Percebe-se a importância do título: ninguém quer fazer negócios com o Anacleto, mas se for com o engenheiro Anacleto a história já é outra. O Anacleto cheira mal dos pés. No engenheiro Anacleto, por seu turno, há um odor que é emanado pela sua planta do pé e que é captado pelo nosso nariz que peca por ser demasiado sensível.

Às vezes ligamos para um escritório na expectativa de poder falar com o senhor fulano, e riposta uma secretária do outro lado, apontando-nos na direcção certa: “quer falar com o doutor fulano?”. Cá para mim, é esta a principal tarefa que é delegada na secretária: informar-nos como devemos dirigir-nos à excelentíssima personalidade em causa, não vá uma pessoa passar por atrevida e abusadora da confiança alheia.

Além do mais, se for o próprio a apresentar-se como iluminado doutorado honoris-causa sícrano, parece mal, mas se for uma terceira pessoa a efectuar a apresentação, já é apropriado. É por estas e por outras que me faço sempre acompanhar pelo Aníbal, que me apresenta sempre a outros indivíduos como “este senhor mais credível do que aquilo que aparenta ser na realidade chamado José”.

Há um outro aspecto que gostaria de introduzir neste texto. Vou então introduzi-lo.
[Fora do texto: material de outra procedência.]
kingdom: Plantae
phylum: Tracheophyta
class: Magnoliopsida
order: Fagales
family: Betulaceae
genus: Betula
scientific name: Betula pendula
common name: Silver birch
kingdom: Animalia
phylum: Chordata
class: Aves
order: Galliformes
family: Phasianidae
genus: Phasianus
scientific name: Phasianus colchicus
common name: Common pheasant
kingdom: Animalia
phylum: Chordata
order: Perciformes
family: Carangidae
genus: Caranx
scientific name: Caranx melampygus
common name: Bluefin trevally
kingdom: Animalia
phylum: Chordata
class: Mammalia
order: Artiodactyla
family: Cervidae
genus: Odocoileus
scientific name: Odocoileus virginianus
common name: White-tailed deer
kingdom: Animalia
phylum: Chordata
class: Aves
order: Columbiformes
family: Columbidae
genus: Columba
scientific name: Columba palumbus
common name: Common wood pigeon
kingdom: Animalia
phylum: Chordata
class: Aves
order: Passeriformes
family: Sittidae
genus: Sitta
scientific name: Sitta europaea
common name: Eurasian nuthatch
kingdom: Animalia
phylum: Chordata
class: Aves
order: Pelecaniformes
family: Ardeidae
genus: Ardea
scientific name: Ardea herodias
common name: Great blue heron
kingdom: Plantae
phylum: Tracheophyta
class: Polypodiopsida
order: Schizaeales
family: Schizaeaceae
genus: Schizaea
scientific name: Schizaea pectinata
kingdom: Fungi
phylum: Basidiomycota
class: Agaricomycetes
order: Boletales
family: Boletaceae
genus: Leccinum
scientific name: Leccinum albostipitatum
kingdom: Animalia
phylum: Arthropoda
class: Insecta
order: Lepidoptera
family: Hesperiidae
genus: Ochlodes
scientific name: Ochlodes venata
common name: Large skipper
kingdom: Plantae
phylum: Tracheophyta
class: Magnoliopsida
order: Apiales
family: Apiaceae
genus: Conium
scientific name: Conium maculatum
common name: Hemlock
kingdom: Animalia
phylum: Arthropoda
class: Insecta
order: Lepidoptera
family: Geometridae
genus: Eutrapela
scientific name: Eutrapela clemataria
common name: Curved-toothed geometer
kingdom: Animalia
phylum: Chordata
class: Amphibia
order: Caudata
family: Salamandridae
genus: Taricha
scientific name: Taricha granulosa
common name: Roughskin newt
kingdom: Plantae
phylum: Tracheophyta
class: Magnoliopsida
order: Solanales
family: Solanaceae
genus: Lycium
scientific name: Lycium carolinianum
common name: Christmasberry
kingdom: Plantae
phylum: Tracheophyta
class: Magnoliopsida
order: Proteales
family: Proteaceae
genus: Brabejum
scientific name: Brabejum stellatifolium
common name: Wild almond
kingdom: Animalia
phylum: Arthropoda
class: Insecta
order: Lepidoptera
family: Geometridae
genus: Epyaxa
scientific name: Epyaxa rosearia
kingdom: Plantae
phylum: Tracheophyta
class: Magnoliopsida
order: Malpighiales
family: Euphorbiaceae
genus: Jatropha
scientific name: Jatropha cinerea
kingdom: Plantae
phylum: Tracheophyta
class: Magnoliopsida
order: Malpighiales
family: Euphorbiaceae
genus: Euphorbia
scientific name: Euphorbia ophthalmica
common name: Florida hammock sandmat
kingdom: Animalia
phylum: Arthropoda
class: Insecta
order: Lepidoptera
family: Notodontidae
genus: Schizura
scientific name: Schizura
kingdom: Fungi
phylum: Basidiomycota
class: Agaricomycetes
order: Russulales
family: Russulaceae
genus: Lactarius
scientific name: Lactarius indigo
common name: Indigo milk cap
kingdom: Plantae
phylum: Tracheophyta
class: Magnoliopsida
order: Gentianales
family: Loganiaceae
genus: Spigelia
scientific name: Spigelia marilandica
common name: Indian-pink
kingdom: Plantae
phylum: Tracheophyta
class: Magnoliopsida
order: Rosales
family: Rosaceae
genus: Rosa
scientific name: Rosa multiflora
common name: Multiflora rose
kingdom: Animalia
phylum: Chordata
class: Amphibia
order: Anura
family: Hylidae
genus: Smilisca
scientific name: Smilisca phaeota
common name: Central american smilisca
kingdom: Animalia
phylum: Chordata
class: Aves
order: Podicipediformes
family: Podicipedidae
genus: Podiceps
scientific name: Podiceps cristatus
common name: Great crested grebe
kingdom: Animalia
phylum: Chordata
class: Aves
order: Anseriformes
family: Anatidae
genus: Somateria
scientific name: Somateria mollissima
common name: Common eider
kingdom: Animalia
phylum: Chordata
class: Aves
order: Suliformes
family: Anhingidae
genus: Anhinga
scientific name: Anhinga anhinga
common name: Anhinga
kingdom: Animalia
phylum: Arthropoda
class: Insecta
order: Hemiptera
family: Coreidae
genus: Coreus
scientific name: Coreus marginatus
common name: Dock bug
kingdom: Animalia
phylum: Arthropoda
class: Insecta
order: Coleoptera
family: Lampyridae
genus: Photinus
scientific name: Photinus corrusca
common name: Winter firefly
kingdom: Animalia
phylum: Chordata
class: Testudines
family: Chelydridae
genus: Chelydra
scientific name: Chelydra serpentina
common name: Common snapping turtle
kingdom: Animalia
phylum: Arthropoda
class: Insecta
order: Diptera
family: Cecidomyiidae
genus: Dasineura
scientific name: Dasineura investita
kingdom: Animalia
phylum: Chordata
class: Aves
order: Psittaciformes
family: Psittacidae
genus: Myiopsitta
É o seguinte: há pessoas que conseguem desdobrar as suas opiniões de forma curiosa, conseguindo a proeza de falar seja a título individual ou colectivo e até enquanto membro de um determinado cargo. Podemos discordar das afirmações de um amigo, confrontá-lo com as mesmas e obter como resposta “Sim, mas eu não disse isso a título pessoal. Falei enquanto representante do sindicato das pescas. Até porque, pessoalmente, discordo por completo dessas afirmações que eu próprio proferi nessa condição. Já enquanto praticante de curling, não tenho a nada a dizer sobre essa matéria”. Tanto isto, como o curling, dão que pensar.

Pessoalmente, prometo nunca enveredar por este tipo de malabarismos intelectualmente desonestos. Já enquanto autor deste blog, não garanto nada. E, por último, e em nome dos meus leitores, declaro que desta vez um post conseguiu ser quase interessante.